Note that only one thread across all of your mma warpgroups needs to directly interact with the pipeline object, but because this thread might block waiting for an epilogue stage to open up, we need another barrier object for all threads across our mma warpgroups to wait on. This is our epi_nbarrier, which is a NamedBarrier. A NamedBarrier performs synchronization and communication within a CTA.

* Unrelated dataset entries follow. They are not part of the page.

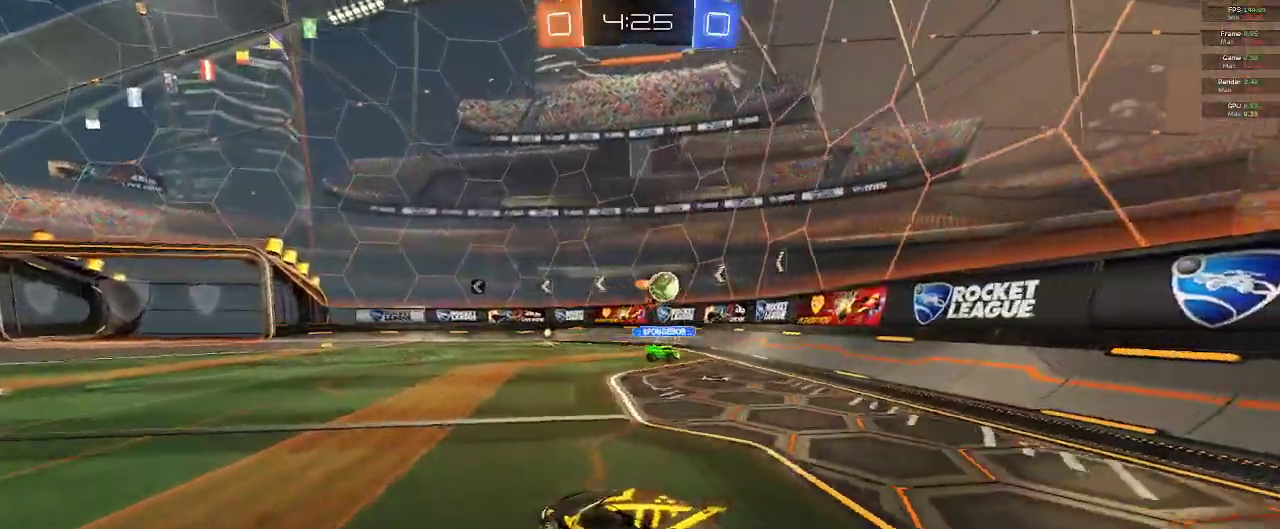
{"buttons": ["B", "R2"], "left_stick": "center", "right_stick": "center", "events": [[150, "B", "down"], [150, "left_stick", "up-right"], [267, "left_stick", "center"], [333, "Y", "down"], [433, "Y", "up"]]}
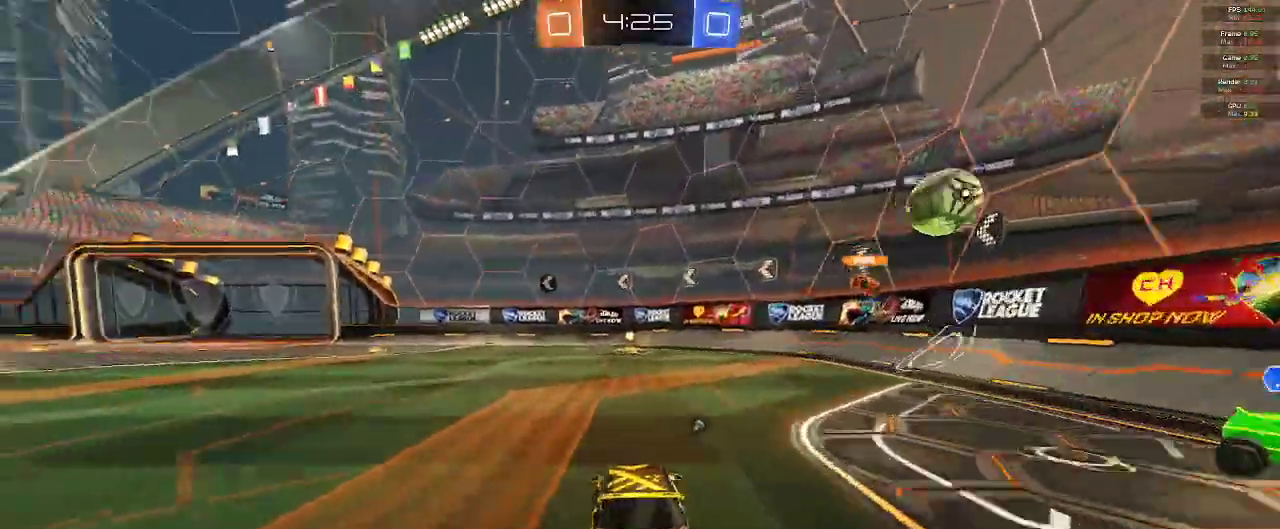
{"buttons": ["B", "Y", "R2"], "left_stick": "center", "right_stick": "center", "events": [[350, "Y", "down"]]}
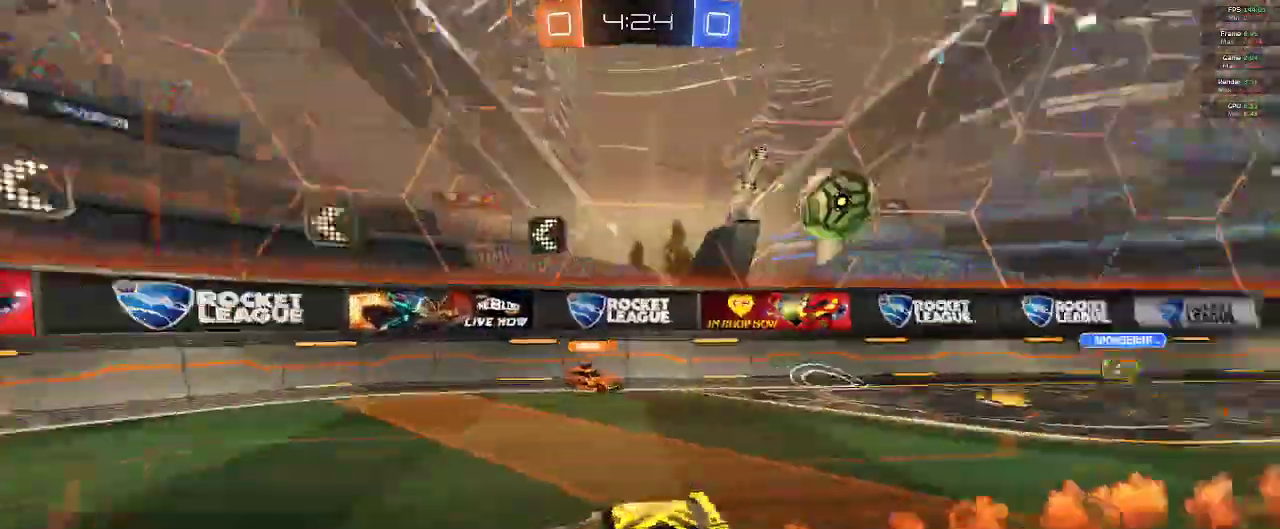
{"buttons": ["R2"], "left_stick": "left", "right_stick": "center", "events": [[67, "Y", "up"], [67, "left_stick", "left"], [83, "B", "up"], [217, "X", "down"], [367, "X", "up"]]}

epi_nbarrier = pipeline.NamedBarrier(
    barrier_id=epilogue_barrier_id,
    num_threads=num_epi_warps * cute.arch.WARP_SIZE
)

As discussed here, each CTA has 16 barriers, numbered 0 to 15. Note that barrier id 0 is used for sync_threads. When num_threads amount of threads reaches the barrier, the barrier completes, the waiting threads are restarted, and the barrier is reinitialized so it can be reused. Once we pass that first barrier point, each epilogue thread knows the next stage is available to cute.copy their next portion of accumulator registers to smem.

The call to cute.arch.fence_view_async_shared plays a crucial role in ensuring a clear ordering between threads writing to smem (via cute.copy) and TMA writing from smem to gmem. The purpose of the fence call is to make the smem writes just written by the calling thread visible to later async proxy operations, such as TMA. The second epi_nbarrier.arrive_and_wait() ensures all the epilogue threads have done this before the TMA copy is initiated, which is to say that all of our data has landed in smem. An async proxy is a type of memory proxy, which is a label applied to a method of memory access. Because rmem to smem cute.copy uses the general proxy and TMA copies use the async proxy, a proxy fence is required to synchronize memory access ordering between them.

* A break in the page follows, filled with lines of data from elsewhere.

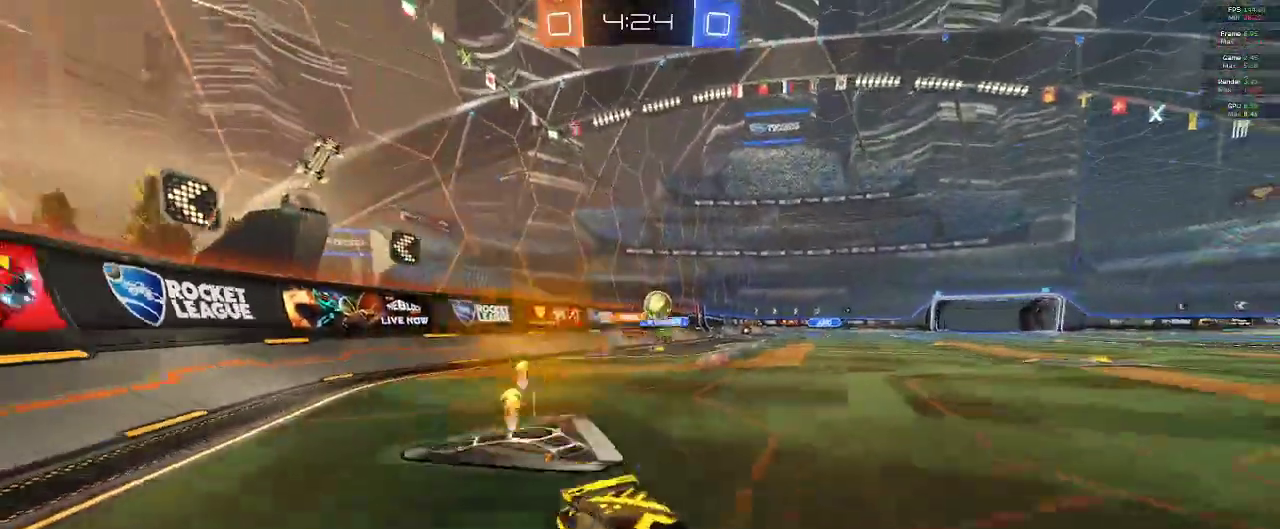
{"buttons": [], "left_stick": "center", "right_stick": "center", "events": [[450, "R2", "up"], [483, "left_stick", "center"]]}
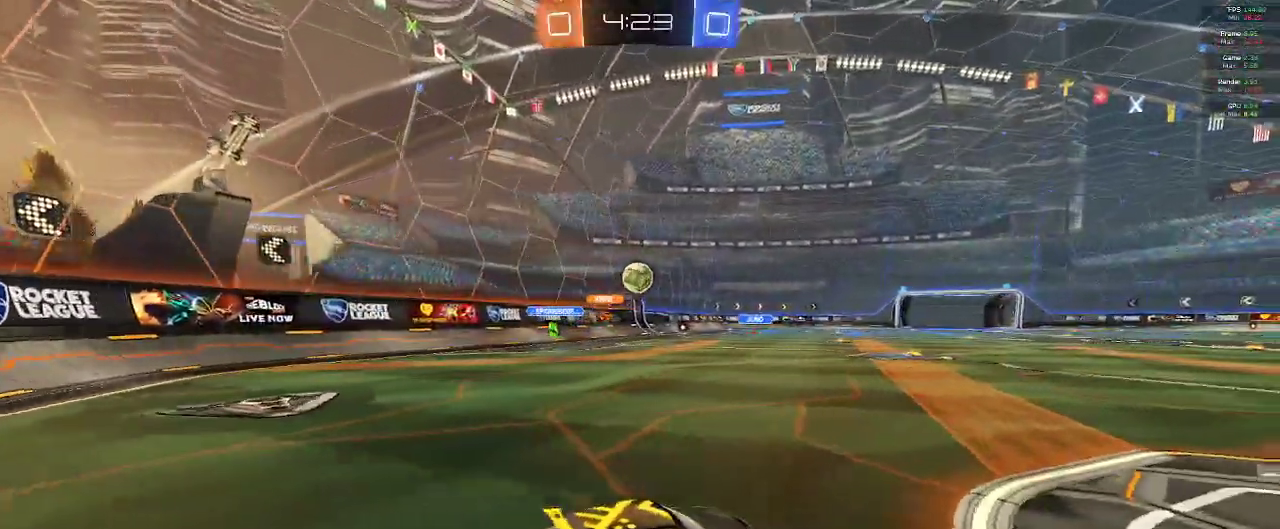
{"buttons": ["R2"], "left_stick": "center", "right_stick": "center", "events": [[17, "left_stick", "right"], [50, "L2", "down"], [167, "L2", "up"], [183, "R2", "down"], [250, "left_stick", "center"]]}
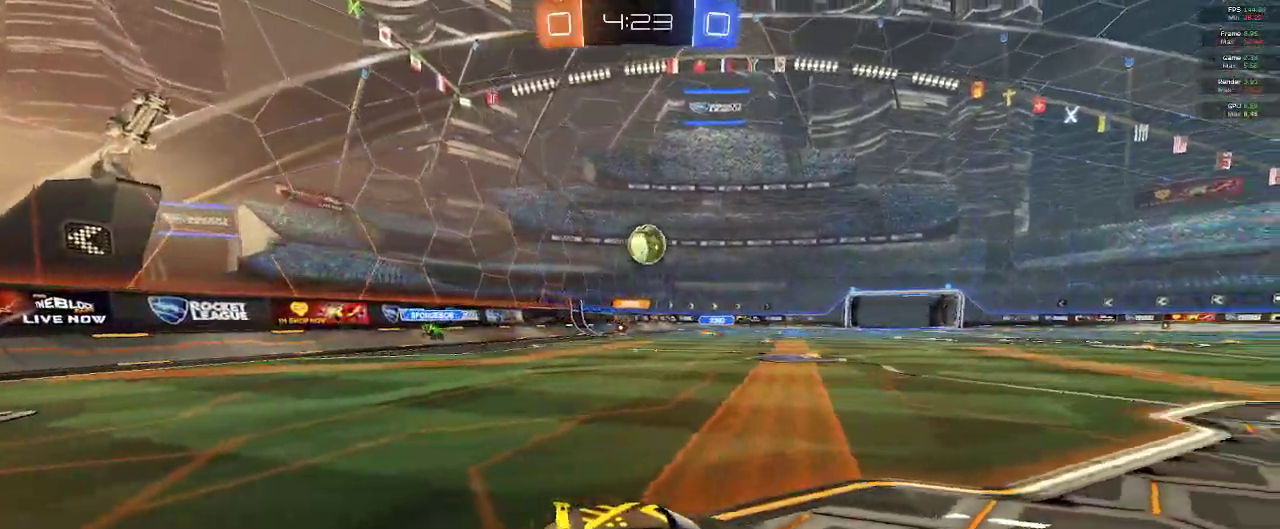
{"buttons": ["R2"], "left_stick": "center", "right_stick": "center", "events": [[317, "B", "down"], [400, "B", "up"]]}
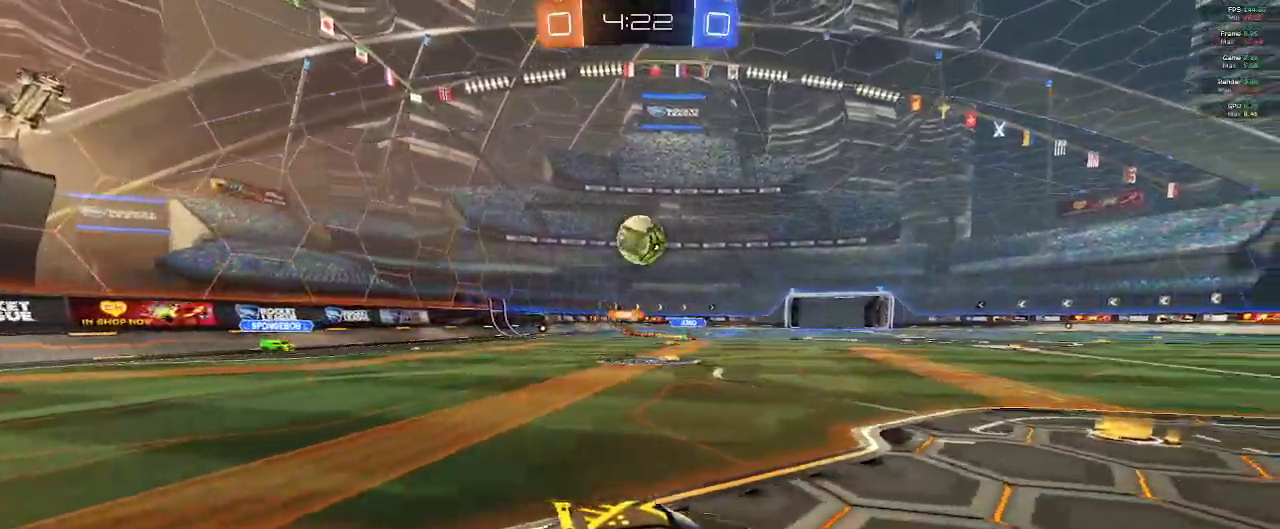
{"buttons": ["B", "R2"], "left_stick": "left", "right_stick": "center", "events": [[167, "B", "down"], [267, "left_stick", "left"], [350, "B", "up"], [433, "B", "down"]]}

Now that we know about the synchronization primitives that will allow us to store our data, lets look into how we'll set this data to be written.

Epilogue tiling

The code above hides a lot of complexity when it comes to moving data from the accumulator registers to smem. Looking again at the register fragment layout (reproduced below for ease) for our accumulator matrix we see that each warp in our warpgroup is responsible for 16 consecutive rows and all columns of our tile (M, N). We notice that each "atomic" unit in that image, per warp, is an 8x8 chunk of data, which is exactly the op shape that is described by the StMatrix8x8x16bOp. Furthermore, from that image, we notice a clear thread-data access pattern. In a (64, 16) chunk of data, thread 0 is responsible for offsets 0, 1, 8, 9, 128, 129, 136, and 137.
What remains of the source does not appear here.